Brainfood: Food groups, Bumblebees, Wild lettuce, Bambara, Miscanthus, Wild macadamia, Sperm cryo, Fungi, Feed adoption, Bere evaluation, Lactose persistence
- Culinary Cultural Conservation and Cultural Keystone Food Groups: Concepts in Ethnobotany. Immigrants stick with viandas.
- Safeguarding the genetic integrity of native pollinators requires stronger regulations on commercial lines. About half of bumblebee specimens in SW Spain were F1 hybrids or BC1.
- Lactuca dregeana DC. (Asteraceae: Chicorieae) – A South African crop relative under threat from hybridization and climate change. That’s a hell of a disjunction.
- Exploration of Bambara Groundnut (Vigna subterranea (L.) Verdc, an Underutilized Crop, To Aid Global Food Security: Varietal Improvement, Genetic Diversity and Processing. It all starts with lots of data on 420 genebanks accessions at IITA.
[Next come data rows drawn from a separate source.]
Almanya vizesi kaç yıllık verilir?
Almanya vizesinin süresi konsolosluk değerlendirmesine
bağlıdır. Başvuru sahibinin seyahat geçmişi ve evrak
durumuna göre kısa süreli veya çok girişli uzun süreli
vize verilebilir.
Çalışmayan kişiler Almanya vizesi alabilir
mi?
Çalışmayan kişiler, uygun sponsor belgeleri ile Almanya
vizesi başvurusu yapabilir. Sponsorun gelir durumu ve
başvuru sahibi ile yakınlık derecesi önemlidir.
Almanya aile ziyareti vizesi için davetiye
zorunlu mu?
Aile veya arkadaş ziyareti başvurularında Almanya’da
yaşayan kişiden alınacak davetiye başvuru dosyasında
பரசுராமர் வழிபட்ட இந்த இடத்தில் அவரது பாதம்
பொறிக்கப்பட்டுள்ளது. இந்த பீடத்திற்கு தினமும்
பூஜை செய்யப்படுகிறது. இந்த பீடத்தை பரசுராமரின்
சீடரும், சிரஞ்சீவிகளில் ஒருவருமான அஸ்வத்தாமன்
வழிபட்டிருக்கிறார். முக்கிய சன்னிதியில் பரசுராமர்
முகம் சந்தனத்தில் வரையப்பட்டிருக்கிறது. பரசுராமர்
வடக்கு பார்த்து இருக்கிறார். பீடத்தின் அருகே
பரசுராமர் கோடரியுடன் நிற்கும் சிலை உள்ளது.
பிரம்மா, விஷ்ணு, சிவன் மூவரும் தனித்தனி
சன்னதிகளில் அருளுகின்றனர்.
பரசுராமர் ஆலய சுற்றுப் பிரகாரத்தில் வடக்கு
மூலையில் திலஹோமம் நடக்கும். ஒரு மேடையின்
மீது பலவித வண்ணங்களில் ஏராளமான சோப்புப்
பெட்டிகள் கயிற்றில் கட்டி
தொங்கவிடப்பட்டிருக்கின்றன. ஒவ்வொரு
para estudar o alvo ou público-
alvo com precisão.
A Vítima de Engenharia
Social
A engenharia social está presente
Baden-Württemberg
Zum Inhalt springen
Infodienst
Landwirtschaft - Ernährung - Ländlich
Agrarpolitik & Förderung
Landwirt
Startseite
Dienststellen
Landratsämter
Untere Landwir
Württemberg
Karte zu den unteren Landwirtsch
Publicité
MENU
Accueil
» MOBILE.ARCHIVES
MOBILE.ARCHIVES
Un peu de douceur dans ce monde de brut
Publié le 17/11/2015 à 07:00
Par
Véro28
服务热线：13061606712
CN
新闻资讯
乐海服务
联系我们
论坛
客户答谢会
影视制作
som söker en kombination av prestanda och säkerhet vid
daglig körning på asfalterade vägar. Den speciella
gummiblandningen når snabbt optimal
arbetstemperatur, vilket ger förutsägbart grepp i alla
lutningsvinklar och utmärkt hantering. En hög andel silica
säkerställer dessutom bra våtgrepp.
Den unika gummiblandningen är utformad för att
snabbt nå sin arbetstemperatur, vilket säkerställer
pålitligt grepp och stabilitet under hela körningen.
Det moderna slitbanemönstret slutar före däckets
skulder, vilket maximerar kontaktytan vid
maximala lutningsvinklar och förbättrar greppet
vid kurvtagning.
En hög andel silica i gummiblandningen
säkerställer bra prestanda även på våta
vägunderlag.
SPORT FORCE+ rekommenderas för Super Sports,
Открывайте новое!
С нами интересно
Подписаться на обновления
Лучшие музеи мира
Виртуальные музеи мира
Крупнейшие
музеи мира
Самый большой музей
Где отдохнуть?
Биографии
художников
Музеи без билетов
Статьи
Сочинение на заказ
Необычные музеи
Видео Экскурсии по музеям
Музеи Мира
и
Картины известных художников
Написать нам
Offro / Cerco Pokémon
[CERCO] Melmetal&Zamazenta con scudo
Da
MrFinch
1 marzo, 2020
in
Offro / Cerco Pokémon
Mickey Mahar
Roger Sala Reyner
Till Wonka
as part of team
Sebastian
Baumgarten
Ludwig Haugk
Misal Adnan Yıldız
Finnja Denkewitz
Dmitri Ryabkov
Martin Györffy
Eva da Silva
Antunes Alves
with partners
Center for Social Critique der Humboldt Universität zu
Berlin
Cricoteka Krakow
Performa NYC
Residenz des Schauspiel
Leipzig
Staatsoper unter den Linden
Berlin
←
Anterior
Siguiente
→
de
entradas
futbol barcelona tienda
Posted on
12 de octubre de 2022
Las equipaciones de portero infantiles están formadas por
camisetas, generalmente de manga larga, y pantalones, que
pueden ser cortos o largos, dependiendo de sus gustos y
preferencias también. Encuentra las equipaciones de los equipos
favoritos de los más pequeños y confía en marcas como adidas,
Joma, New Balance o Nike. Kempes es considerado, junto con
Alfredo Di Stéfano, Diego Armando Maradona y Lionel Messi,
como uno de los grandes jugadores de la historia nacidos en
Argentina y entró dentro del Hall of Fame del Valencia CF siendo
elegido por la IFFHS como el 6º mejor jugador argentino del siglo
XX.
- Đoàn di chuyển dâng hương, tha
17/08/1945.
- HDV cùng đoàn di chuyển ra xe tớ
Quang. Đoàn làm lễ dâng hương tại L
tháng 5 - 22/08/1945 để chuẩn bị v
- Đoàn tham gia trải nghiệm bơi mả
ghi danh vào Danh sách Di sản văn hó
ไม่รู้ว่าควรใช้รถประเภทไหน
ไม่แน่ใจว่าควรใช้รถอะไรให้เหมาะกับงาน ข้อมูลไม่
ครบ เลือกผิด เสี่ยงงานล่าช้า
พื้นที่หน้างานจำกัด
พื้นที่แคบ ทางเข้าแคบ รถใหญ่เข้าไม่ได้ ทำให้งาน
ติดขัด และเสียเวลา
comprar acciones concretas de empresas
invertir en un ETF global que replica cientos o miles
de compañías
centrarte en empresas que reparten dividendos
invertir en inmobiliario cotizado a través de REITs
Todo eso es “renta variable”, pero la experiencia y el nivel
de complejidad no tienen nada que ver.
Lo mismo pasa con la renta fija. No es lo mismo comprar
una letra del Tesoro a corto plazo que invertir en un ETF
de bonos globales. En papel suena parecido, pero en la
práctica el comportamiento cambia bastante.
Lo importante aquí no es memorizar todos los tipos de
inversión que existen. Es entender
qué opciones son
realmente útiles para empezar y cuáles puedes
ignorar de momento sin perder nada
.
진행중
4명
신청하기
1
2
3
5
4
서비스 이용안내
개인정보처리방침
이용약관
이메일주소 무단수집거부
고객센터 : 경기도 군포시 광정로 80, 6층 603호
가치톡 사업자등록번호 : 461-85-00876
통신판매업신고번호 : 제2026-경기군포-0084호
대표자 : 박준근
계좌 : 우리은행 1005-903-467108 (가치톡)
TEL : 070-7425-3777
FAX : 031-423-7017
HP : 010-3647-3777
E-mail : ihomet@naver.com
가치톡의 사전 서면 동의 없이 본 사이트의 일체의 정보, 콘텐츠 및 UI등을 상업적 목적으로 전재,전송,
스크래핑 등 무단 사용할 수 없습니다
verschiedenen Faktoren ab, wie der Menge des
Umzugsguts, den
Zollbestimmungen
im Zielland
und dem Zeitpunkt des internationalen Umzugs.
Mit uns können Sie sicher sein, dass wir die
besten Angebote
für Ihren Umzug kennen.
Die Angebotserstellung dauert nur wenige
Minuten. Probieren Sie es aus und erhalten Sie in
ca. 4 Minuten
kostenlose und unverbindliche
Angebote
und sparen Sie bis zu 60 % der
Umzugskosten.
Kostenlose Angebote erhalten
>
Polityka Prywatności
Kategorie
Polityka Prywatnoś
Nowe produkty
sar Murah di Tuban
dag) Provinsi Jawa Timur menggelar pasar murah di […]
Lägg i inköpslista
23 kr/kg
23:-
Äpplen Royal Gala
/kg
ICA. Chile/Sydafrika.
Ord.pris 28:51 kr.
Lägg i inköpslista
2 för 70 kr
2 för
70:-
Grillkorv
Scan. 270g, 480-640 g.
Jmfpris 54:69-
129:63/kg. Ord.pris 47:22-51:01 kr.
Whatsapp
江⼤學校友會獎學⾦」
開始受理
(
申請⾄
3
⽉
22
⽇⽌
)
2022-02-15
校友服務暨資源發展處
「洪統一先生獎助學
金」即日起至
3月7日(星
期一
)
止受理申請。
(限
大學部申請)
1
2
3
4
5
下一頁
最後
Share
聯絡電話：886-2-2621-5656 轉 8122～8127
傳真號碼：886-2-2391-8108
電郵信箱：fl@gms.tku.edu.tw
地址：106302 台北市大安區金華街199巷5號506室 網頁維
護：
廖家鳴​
- MGDB: A database for evaluating Miscanthus spp. to screen elite germplasm. Kind of amazing this crop is so far ahead of Bambara groundnut.
- Genetic Structure of Wild Germplasm of Macadamia: Species Assignment, Diversity and Phylogeographic Relationships. Genetics supports taxonomy.
- 3-D printed customizable vitrification devices for preservation of genetic resources of aquatic species. Good for species with miniscule testes.
- Threats to global food security from emerging fungal and oomycete crop pathogens. Need better fungicides, but less of them.
- Improving adoption of technologies and interventions for increasing supply of quality livestock feed in low- and middle-income countries. Look at socio-economic factors along the whole value chain, and come up with packages and solve multiple problems.
- Assessing the variation in manganese use efficiency traits in Scottish barley landrace Bere (Hordeum vulgare L.). Some heritage barleys had double the chlorophyll fluorescence readings in low Mn hydroponic than elite cultivar Scholar.
- Why and when was lactase persistence selected for? Insights from Central Asian herders and ancient DNA. Apparently not in Central Asia, because of fermentation; but then, why in Europe? Maybe they didn’t like the taste there?